Aus biblischer Sicht kommen alle Dinge durch Gottes schöpferisches Wort in die Welt; die gesamte Geschichte ist ein Dialog mit Gott, der zum Herzen der Menschen spricht. Die Bibel verkündet mit großer Klarheit, dass Gott eins ist und transzendent. Bewundernswert ist die Einsicht des religiösen Geistes, der in der biblischen Literatur seinen Ausdruck gefunden hat, dass Gott zu uns spricht. Der transzendente Gott spricht in Natur und Geschichte.
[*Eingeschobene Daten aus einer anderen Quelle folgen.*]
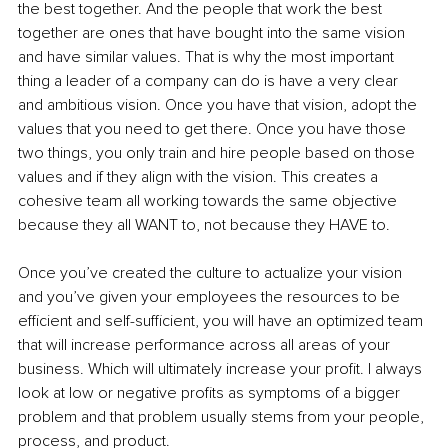
the best together. And the people that work the best 
together are ones that have bought into the same vision 
and have similar values. That is why the most important 
thing a leader of a company can do is have a very clear 
and ambitious vision. Once you have that vision, adopt the 
values that you need to get there. Once you have those 
two things, you only train and hire people based on those 
values and if they align with the vision. This creates a 
cohesive team all working towards the same objective 
because they all WANT to, not because they HAVE to. 
Once you’ve created the culture to actualize your vision 
and you’ve given your employees the resources to be 
efficient and self-sufficient, you will have an optimized team 
that will increase performance across all areas of your 
business. Which will ultimately increase your profit. I always 
look at low or negative profits as symptoms of a bigger 
problem and that problem usually stems from your people, 
process, and product. 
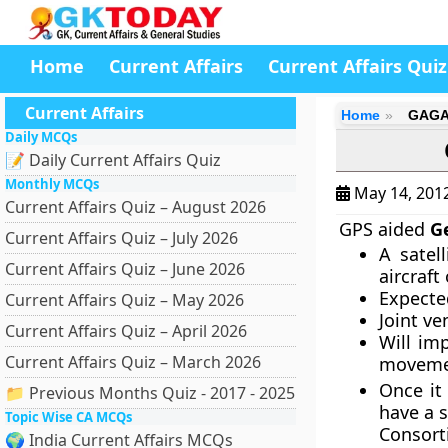
Home
Current Affairs
Current Affairs Quiz
Current Affairs
Home
GAGAN
Daily MCQs
📝 Daily Current Affairs Quiz
Monthly MCQs
May 14, 201
Current Affairs Quiz – August 2026
GPS aided
G
Current Affairs Quiz – July 2026
A satel
Current Affairs Quiz – June 2026
aircraft
Expected
Current Affairs Quiz – May 2026
Joint ve
Current Affairs Quiz – April 2026
Will im
Current Affairs Quiz – March 2026
moveme
Once it
📁 Previous Months Quiz - 2017 - 2025
have a 
Topic Wise CA MCQs
Consort
🌍 India Current Affairs MCQs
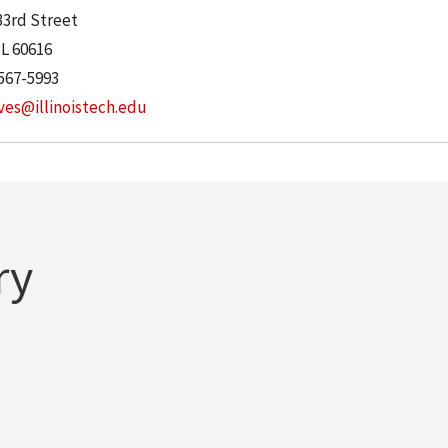
33rd Street
IL
60616
567-5993
ves@illinoistech.edu
ry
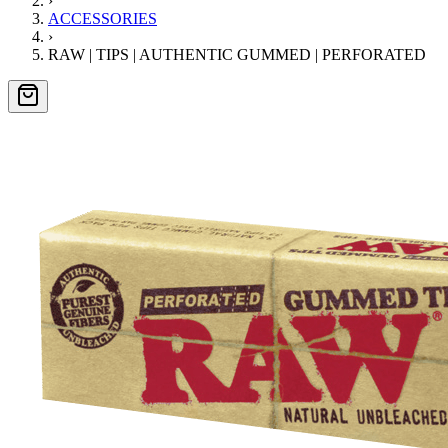
›
ACCESSORIES
›
RAW | TIPS | AUTHENTIC GUMMED | PERFORATED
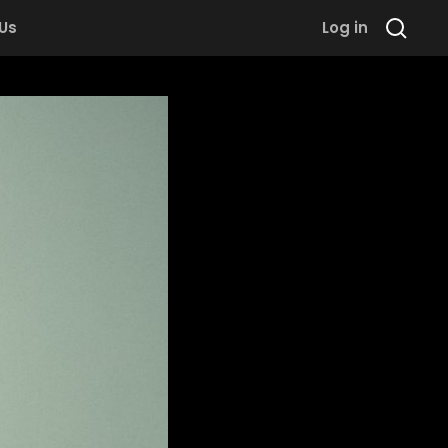
 Us
Log in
Das menschliche Herz ist dazu aufgerufen, zu horchen und zu antworten.

Horchen und Antworten - das ist die Form, welche die Bibel unserem grundlegenden religiösen Streben als menschliche Wesen vorzeichnet: dem Streben nach einem erfüllten Leben, nach Glück, dem Streben nach Sinn. Unser Glücklichsein gründet sich nicht auf Glücksgefühle, sondern auf inneren Frieden, den Frieden des Herzens. Selbst inmitten einer sogenannten Pechsträhne, inmitten von Leid und Schmerz können wir unseren inneren Frieden finden, wenn wir aus all dem Sinn heraushören. Die biblische Überlieferung zeigt uns den Weg, indem sie verkündet, dass Gott selbst in die schlimmste Notlage und durch sie zu uns spricht. Indem ich mich der Botschaft des Augenblicks ganz öffne, kann ich zur Quelle der Sinnhaftigkeit vorstoßen und den Sinn des Lebens erkennen.



Aus Die Achtsamkeit des Herzens  David Steindl-Rast (1988),  Kapitel "Mit dem Herzen horchen", Seite 13f.